The project in this course is an opportunity to develop an NLP application in an area of your own choosing.  It also provides the chance to do a full engineering project that is closer to real-world engineering and research than typical course assignments.  While this project has some structure, you will be required to deal with the ambiguity and significant decision making that are part of projects.


This kind of experience brings these beneficial learning outcomes:

1.    Experience with open-ended project in the area of NLP, and practice with the associated decisions and ambiguities of such projects.

2.    Practice of oral and written communication skills.  

3.    Opportunity to learn and showcase engineering project skills.


Project Rules


1.    Projects must be done in groups of 2. You may select your own partner.   A Piazza ‘find project partner’ post has been set up to help you do this.  No groups of 3 or 1 will be allowed, unless necessary (integer-division-wise) one group of 3 or 1 will be permitted.
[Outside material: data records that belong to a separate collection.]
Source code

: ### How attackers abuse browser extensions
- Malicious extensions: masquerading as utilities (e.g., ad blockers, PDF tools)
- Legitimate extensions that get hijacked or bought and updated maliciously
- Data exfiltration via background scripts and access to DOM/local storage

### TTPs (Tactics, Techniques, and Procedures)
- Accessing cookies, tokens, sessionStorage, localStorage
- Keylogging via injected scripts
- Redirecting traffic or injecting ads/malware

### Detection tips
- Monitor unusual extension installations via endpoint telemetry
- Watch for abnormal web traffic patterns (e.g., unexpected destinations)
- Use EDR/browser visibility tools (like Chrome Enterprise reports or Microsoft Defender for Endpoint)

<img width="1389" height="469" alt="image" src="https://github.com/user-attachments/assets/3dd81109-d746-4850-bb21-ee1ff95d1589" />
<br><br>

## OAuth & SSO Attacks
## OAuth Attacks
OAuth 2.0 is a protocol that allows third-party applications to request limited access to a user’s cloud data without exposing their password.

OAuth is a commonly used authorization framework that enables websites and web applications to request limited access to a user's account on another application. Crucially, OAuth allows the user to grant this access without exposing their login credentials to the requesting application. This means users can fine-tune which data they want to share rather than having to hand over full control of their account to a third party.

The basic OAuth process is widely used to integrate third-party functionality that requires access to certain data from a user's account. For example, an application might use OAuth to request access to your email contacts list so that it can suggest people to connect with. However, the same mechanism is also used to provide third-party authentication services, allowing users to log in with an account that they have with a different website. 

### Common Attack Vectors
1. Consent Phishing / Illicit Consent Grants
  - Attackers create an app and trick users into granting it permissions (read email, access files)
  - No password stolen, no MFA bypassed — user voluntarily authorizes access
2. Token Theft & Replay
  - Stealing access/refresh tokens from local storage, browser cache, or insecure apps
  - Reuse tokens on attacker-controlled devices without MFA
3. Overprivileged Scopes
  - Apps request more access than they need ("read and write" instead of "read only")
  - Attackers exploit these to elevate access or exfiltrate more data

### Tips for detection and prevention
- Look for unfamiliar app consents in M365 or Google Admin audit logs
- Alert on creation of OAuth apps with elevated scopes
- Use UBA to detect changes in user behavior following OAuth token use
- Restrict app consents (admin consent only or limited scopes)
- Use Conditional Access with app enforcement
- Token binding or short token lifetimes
2.    The project topic is of your own choosing.  It must make use of neural-network-based Natural Language Processing, as taught in this course, and the training/fine-tuning, validation and testing of NLP-based neural-network system should form an important part of the project.  You have significant latitude in your choice of project topic, but it should most typically be an application of NLP. If you wish to do research on new methods for neural-net based NLP, you should have a longer conversation (at the uniqueness-approval stage) with the instructor.

3.    Novelty of the project:

a.    The project must be unique within the class - no two projects can be on the same topic, as determined by a ‘uniqueness approval’ step in the project.
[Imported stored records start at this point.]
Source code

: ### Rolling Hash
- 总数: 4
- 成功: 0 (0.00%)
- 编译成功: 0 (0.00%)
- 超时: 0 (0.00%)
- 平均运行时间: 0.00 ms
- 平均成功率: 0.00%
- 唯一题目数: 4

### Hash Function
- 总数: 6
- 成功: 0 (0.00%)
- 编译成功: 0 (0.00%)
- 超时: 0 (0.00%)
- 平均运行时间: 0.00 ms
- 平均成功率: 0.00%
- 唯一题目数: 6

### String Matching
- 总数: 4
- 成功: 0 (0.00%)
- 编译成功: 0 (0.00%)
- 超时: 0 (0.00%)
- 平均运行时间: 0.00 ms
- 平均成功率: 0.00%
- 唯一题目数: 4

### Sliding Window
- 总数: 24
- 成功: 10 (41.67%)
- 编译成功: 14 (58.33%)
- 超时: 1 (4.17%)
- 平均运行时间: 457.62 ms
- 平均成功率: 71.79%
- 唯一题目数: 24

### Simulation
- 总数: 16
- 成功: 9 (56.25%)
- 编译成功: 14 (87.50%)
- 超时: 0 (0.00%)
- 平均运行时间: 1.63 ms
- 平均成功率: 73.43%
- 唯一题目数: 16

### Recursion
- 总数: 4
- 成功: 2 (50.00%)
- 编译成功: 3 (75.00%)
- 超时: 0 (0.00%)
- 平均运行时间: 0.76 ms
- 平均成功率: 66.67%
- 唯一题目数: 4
b.    The project is not required to be novel/new in the world.  Indeed we suggest looking around the internet (see pointers below) to see the types of things others have done in courses like this.  However, you cannot copy code from another project and present it, or something like it, as your own, as that is plagiarism and is a violation of the UofT academic code of conduct.  We do encourage you to contemplate your own ideas first, before looking elsewhere, and to consider the set of projects that we are seeking from outside sources at the University and elsewhere.  Other parts of the novelty will come from your work to both collect and label data.

4.    There should be some data collection and/or possibly labelling that makes up a meaningful part of the training process.  You will not be allowed to simply use someone else’s data set and run a few models on it.  This is a tricky requirement that may require discussion with the instructor because it can be also true that you can spend years collecting and labelling data, so a proper balance has to be set.  

5.    University of Toronto rules on plagiarism apply.  We are aware that there are many machine learning projects already posted on the internet, and these will be checked for plagiarism.

6.    All teams must use a specific GitHub Repository provided to them to store their source code throughout the term.  Note that the University does not claim any ownership of the software produced.